2.- Türkiye Büyük Millet Meclisine verilmiş bulunan (2/97) esas numaralı "İş Kanunu, Sendi-kalar Kanunu ile Basın Mesleğinde Çalışanlarla Çalıştıranlar Arasındaki Münasebetlerin Tanzimi Hakkında Kanunda Değişiklik Yapılması Hakkında Kanunun Yürürlük Tarihinin Değiştirilmesi Hakkında Kanun Teklifi" nin, önceliği nedeniyle, İçtüzüğün 78 inci maddesi uyarınca, komisyonlarda ve Genel Kurulda görüşülmesinin Bakanlar Kurulunca uygun görülmüş olduğuna ilişkin Başbakanlık tezkeresi (3/215, 3/217)

        15.3.2003

Türkiye Büyük Millet Meclisi Başkanlığına

Türkiye Büyük Millet Meclisi İçtüzüğünün 78 inci maddesinde "Bakanlar Kurulunun herhangi bir sebeple çekilmesi halinde yeni Bakanlar Kurulu güvenoyu alıncaya kadar, Anayasa ve İçtüzük değişiklikleri hariç, kanun tasarı ve tekliflerinin komisyonlarda ve Genel Kurulda görüşülmesi ertelenir.

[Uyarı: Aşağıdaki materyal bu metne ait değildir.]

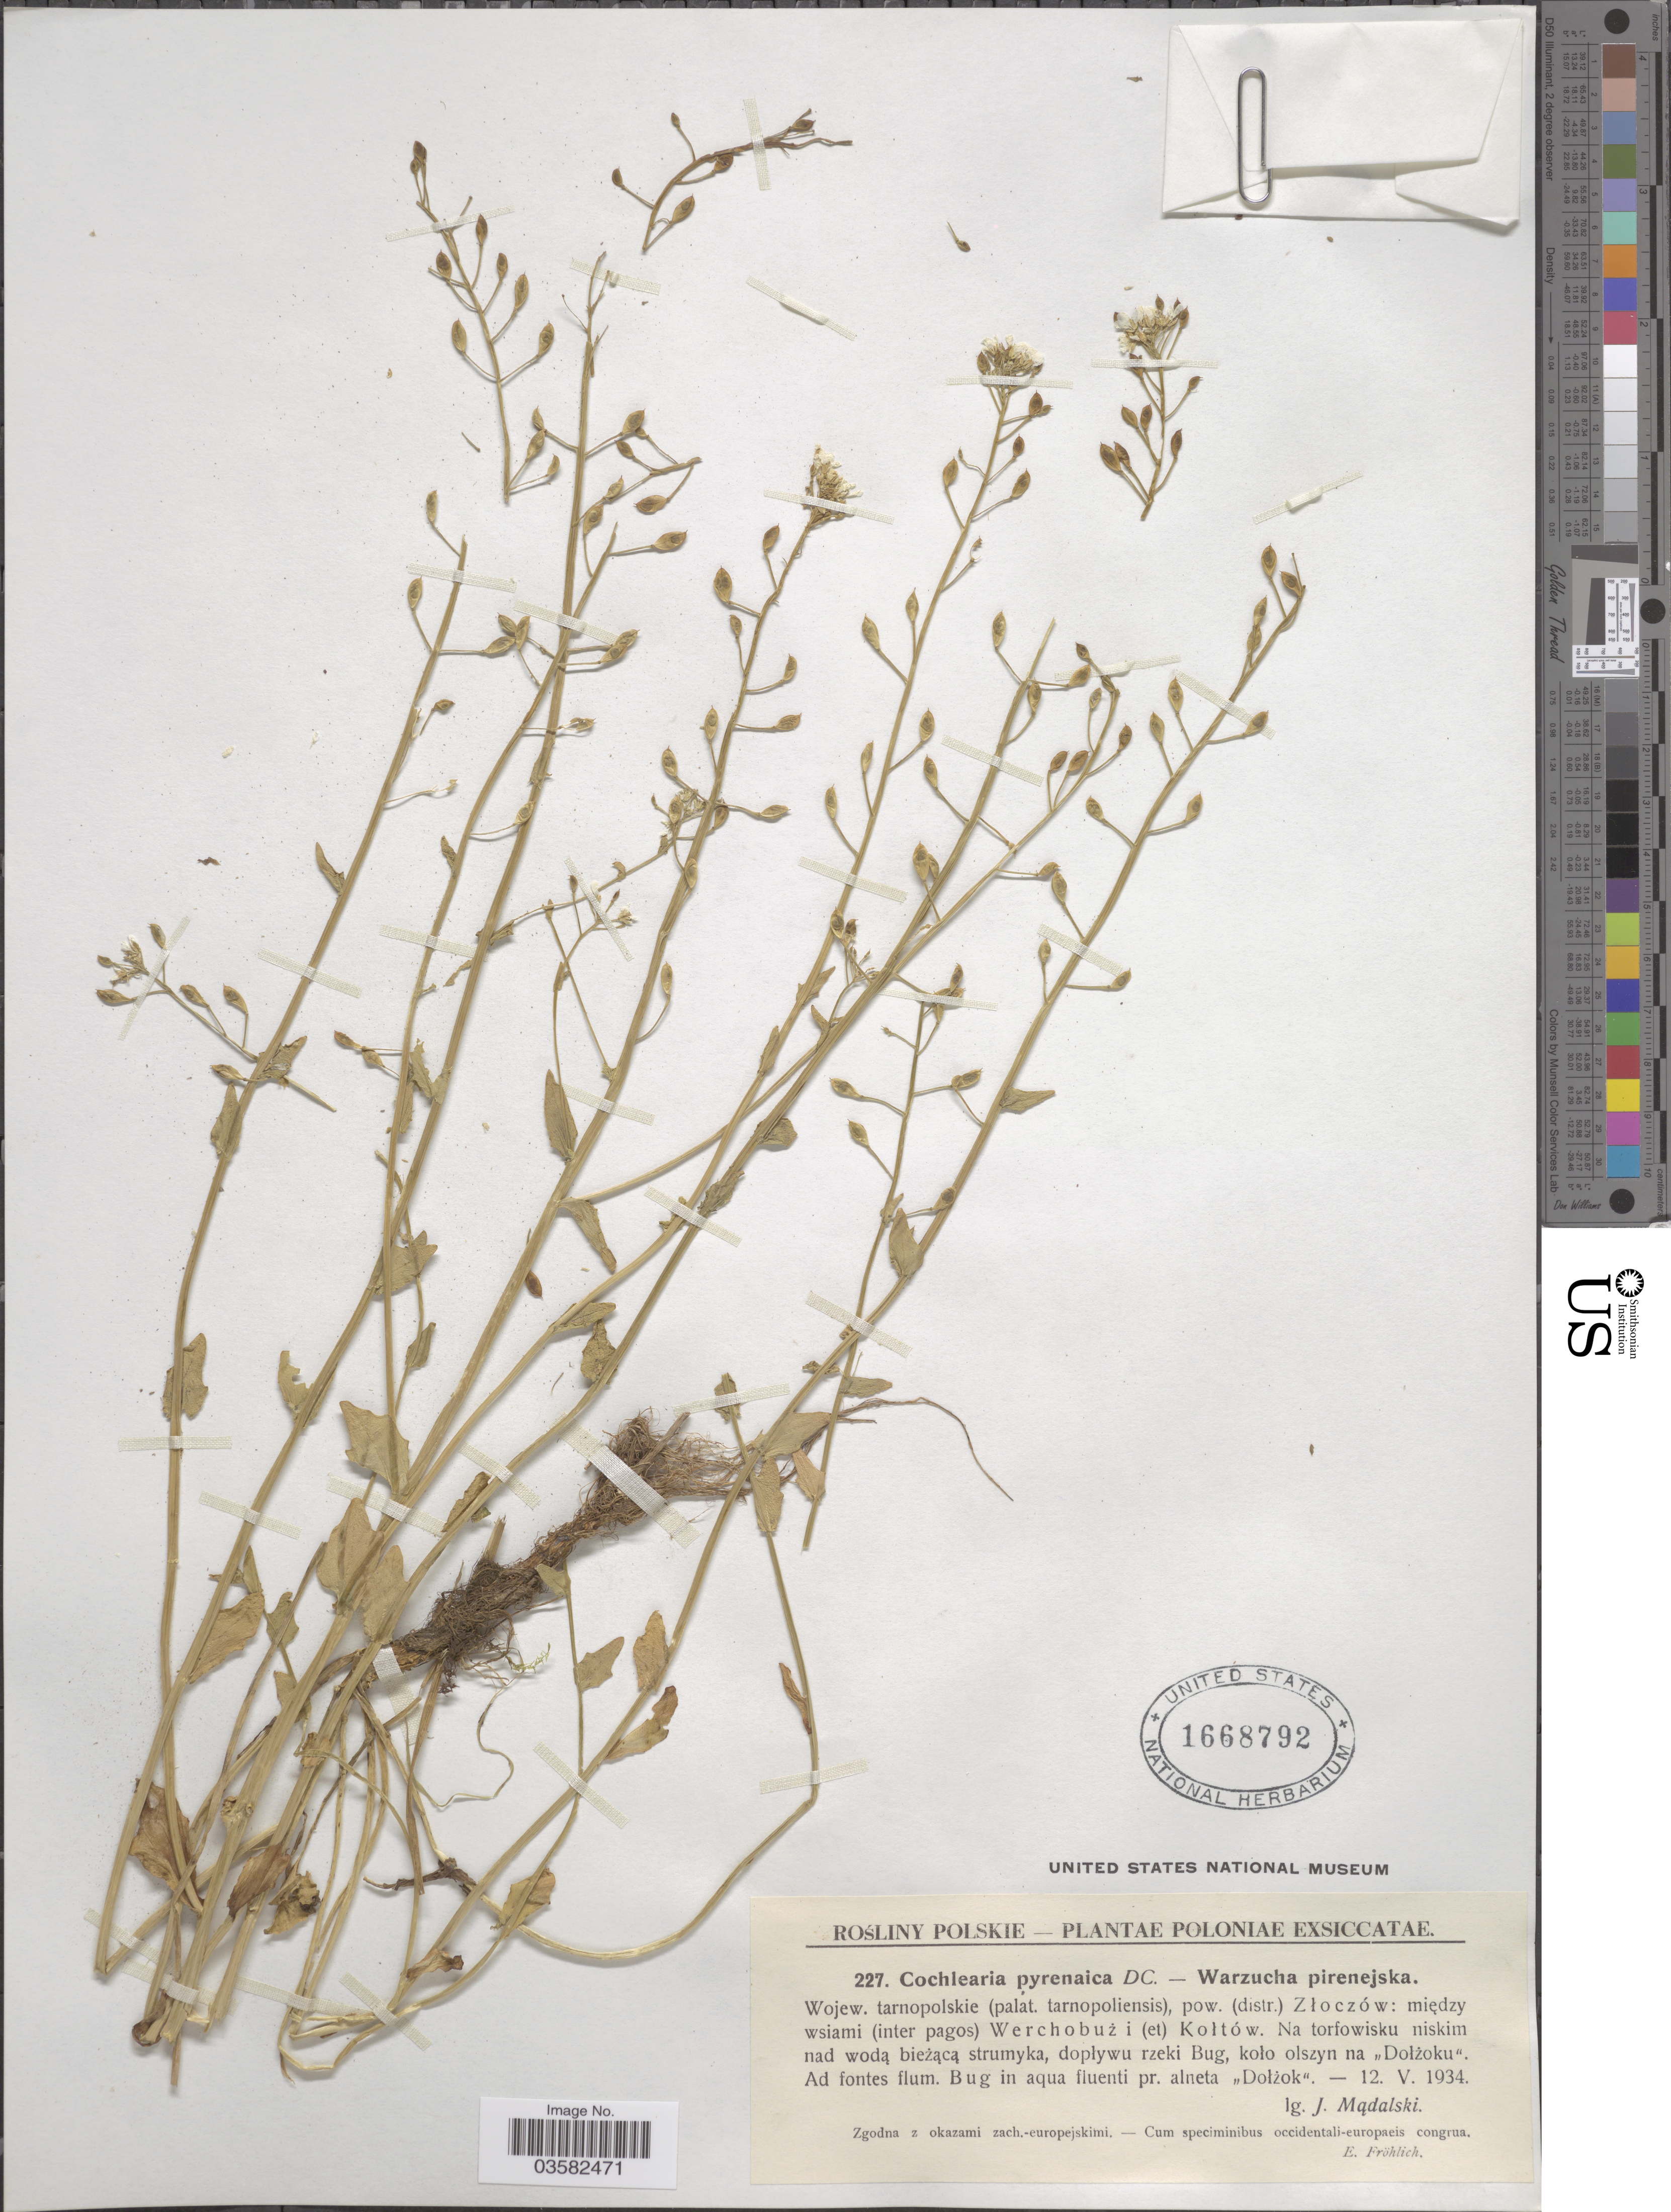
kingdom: Plantae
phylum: Tracheophyta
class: Magnoliopsida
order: Brassicales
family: Brassicaceae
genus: Cochlearia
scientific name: Cochlearia pyrenaica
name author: DC.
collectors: J. Mqdalski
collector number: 227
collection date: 1934-05-12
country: Poland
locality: Rośliny Polskie. [unsure placement] Wojew. tarnopolskie (palat. tarnopoliensis), pow. (distr.) Złoczów: między wsiami (inter pagos) Werchobuzi (et) Kołtów. Na torfowisku niskim nad woda biezaca strumyka, doplywu rzeki Bug, kolo olszyn na ,,Dołzoku". Ad fontes flum. Bug in aqua fluenti pr. alneta ,,Dołzok".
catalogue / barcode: US 1668792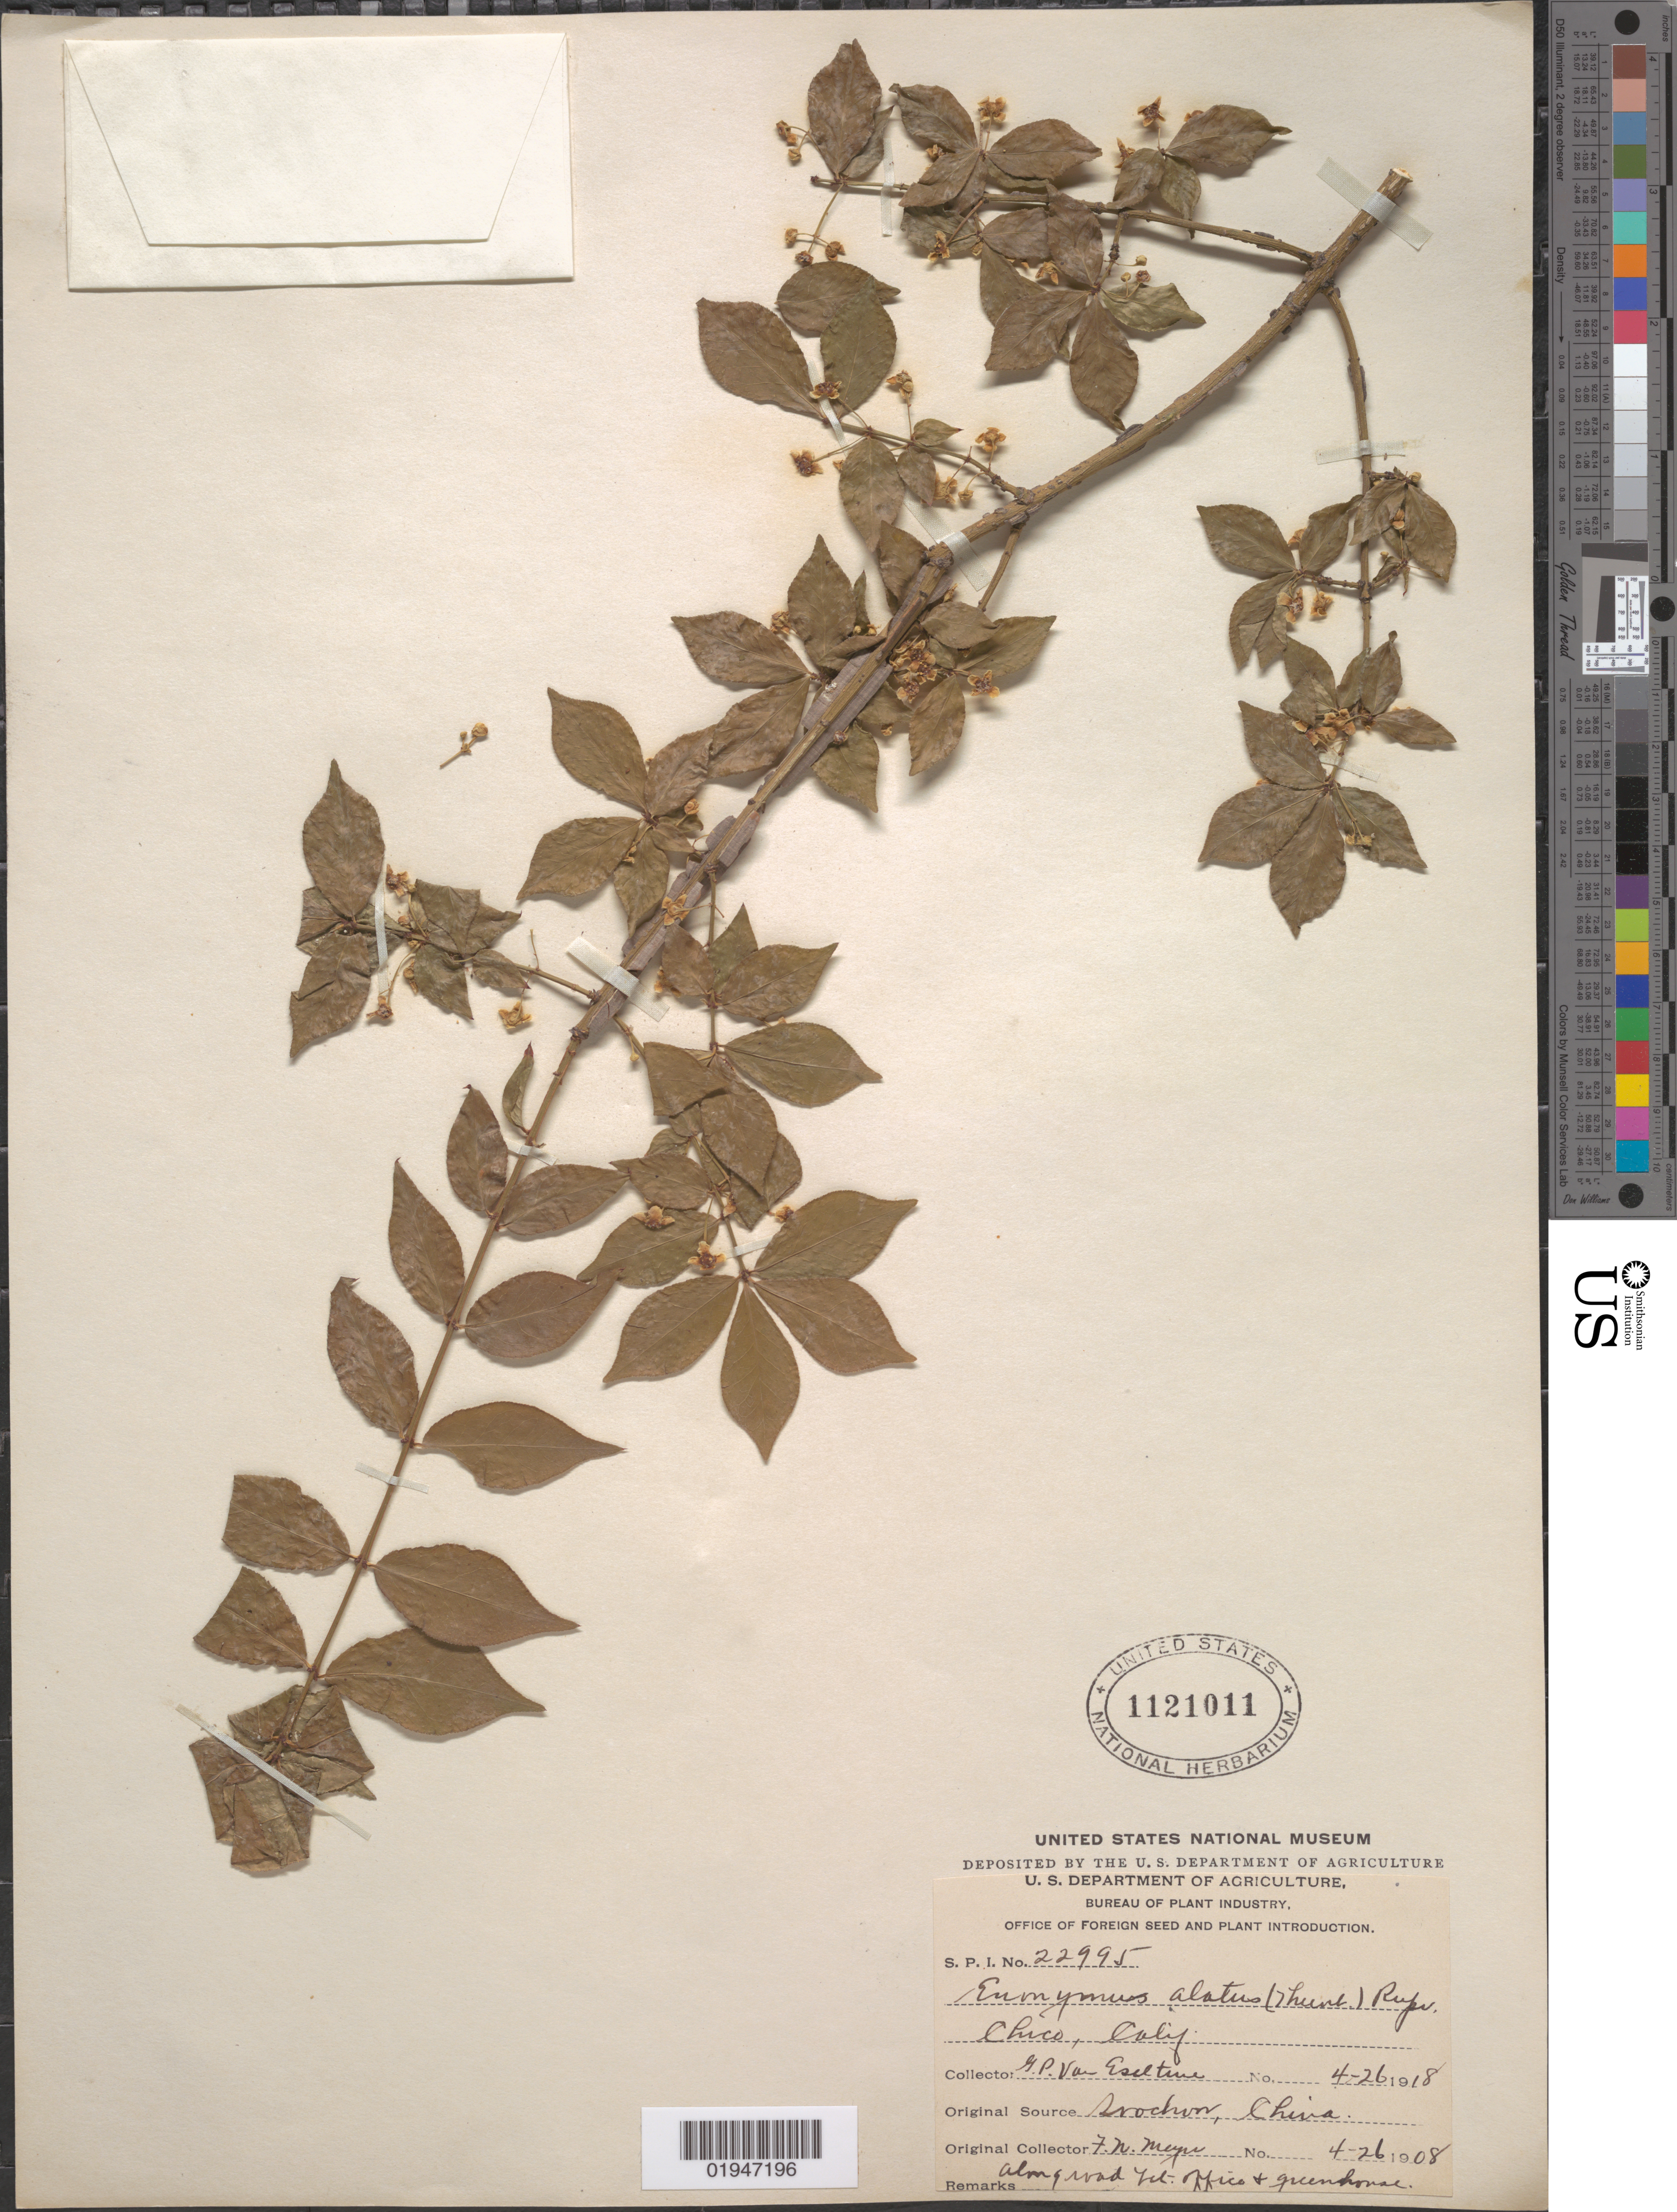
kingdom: Plantae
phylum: Tracheophyta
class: Magnoliopsida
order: Celastrales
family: Celastraceae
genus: Euonymus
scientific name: Euonymus alatus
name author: (Thunb.) Siebold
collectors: G. P. Van Eseltine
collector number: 22995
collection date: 1918-04-26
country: United States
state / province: California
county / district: Butte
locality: Chico. Along road between office and greenhouse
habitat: Cultivated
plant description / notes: Original source: Soochow, China. Original collector: F.N. Meyer 4-26-1908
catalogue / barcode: US 1121011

Ancak, Bakanlar Kurulunun öncelikli olduğunu bir yazı ile Başbakanlığa bildirdiği kanun tasarı ve tekliflerinin görüşülmesine devam olunur" hükmü yer almıştır.

Belirtilen hüküm uyarınca, Türkiye Büyük Millet Meclisi Genel Kurulunda bulunan ve görüşülmesi ertelenmiş olan (2/97) esas numaralı "İş Kanunu, Sendikalar Kanunu ile Basın Mesleğinde Çalışanlarla Çalıştıranlar Arasındaki Münasebetlerin Tanzimi Hakkında Kanunda Değişiklik Yapılması Hakkında Kanunun Yürürlük Tarihinin Değiştirilmesi Hakkında Kanun Teklifinin görüşülmesine devam olunması Bakanlar Kurulunca uygun görülmüştür.

Gereğini arz ederim.

Recep Tayyip Erdoğan

         Başbakan

(AK Parti sıralarından alkışlar)

BAŞKAN - Bilgilerinize sunuyorum.

OĞUZ OYAN  (İzmir) - Sayın Başkan, bununla ilgili usul hakkında bir konuşma yapmak istiyorum.

Tezkeredeki tarih konusunda bir sorun var.

BAŞKAN - Efendim?

OĞUZ OYAN (İzmir) - Efendim, şimdi okunan Başbakanlık tezkeresinde "görüşülmesi ertelenmiş olan (2/97) esas numaralı İş Kanunu, Sendikalar Kanunu ile Basın Mesleğinde ..." deniyor.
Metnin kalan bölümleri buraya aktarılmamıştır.